The Strategis Group concluded in a recent study that the number of users will grow tenfold to 216.3 million by 2007.
The bad news is in spite of its population potential, the numbers falls below the predicted penetration rate for other regions. The study also shows Japan accounts for about half the usage.
Elizabeth Harr Bricksin, vice president and director of the Global Wireless Group, which conducted the study, said while Asia-Pacific will control 30 percent of the global market, Japan alone will take 15 percent.
Japan’s stalwart position is credited to the extraordinary success of DoCoMo’s iMode service. Growth in other markets is expected to be gradual.
The study covered 11 markets comprising Australia, China, Hong Kong, Japan, South Korea, Malaysia, New Zealand, Philippines, Singapore, Taiwan and Thailand.

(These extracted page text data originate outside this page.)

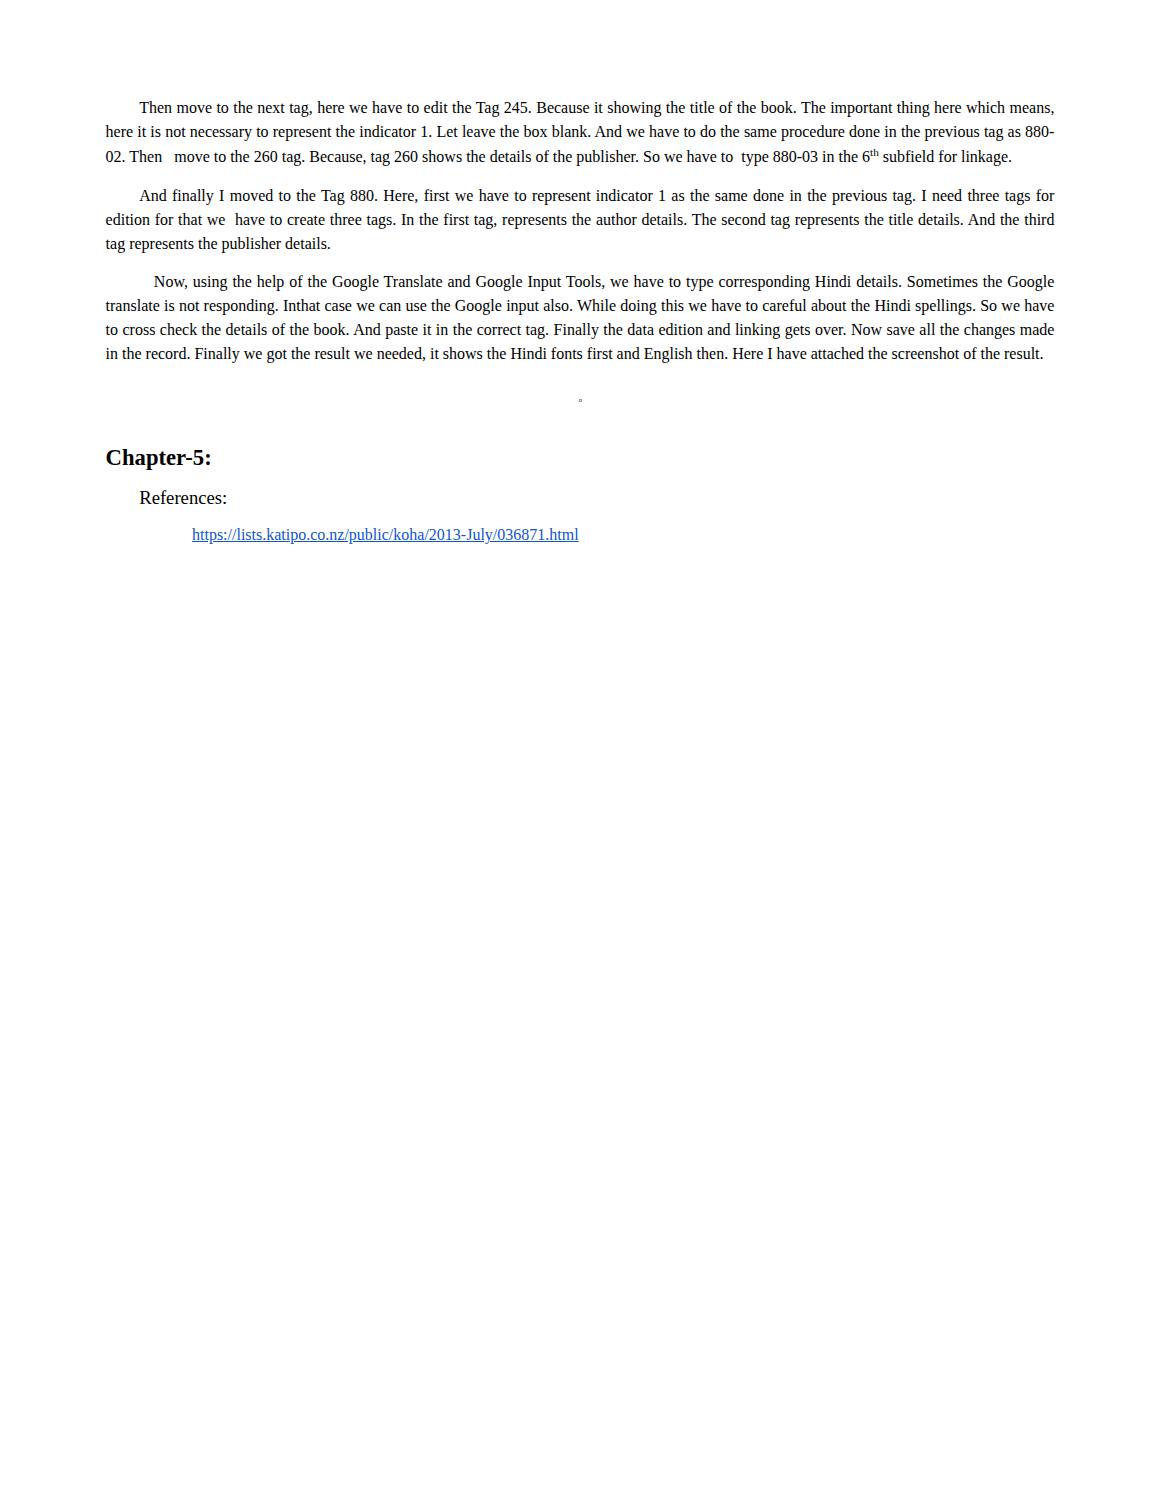Then move to the next tag, here we have to edit the Tag 245. Because it showing the title of the book. The important thing here which means, here it is not necessary to represent the indicator 1. Let leave the box blank. And we have to do the same procedure done in the previous tag as 880-02. Then move to the 260 tag. Because, tag 260 shows the details of the publisher. So we have to type 880-03 in the 6th subfield for linkage.
And finally I moved to the Tag 880. Here, first we have to represent indicator 1 as the same done in the previous tag. I need three tags for edition for that we have to create three tags. In the first tag, represents the author details. The second tag represents the title details. And the third tag represents the publisher details.
Now, using the help of the Google Translate and Google Input Tools, we have to type corresponding Hindi details. Sometimes the Google translate is not responding. Inthat case we can use the Google input also. While doing this we have to careful about the Hindi spellings. So we have to cross check the details of the book. And paste it in the correct tag. Finally the data edition and linking gets over. Now save all the changes made in the record. Finally we got the result we needed, it shows the Hindi fonts first and English then. Here I have attached the screenshot of the result.
Chapter-5:
References:
https://lists.katipo.co.nz/public/koha/2013-July/036871.html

“Developed countries in the region, such as Japan, South Korea, Hong Kong, Singapore and Taiwan, are best poised to develop the wireless Internet opportunity and lead the rest of Asia-Pacific into the next generation of cellular use,” said Oliver Tan, director of the Strategis Group Asia-Pacific.
Bricksin said most of the countries in the region are on track to implement 2.5G and 3G technology by 2007, although second-generation technology will hold for the next couple of years.
“The studies are still in their early stages,” she said.
Bricksin also said Singapore, Hong Kong and South Korea are viable markets because the consumers in those countries tend to be technology savvy.
The markets use predominantly fixed-line Internet, except for in Japan, where penetration is low.
But Tan believes the “majority of the Asia-Pacific inhabitants will first experience the Internet through wireless rather than traditional wired means.”
The study identifies competition and 3G technologies as the engines of wireless Internet growth in the context of killer applications, content, aggressive pricing and convenience, with Japan leading the way. Other countries may remain behind Japan because many consumers are in lower-income brackets.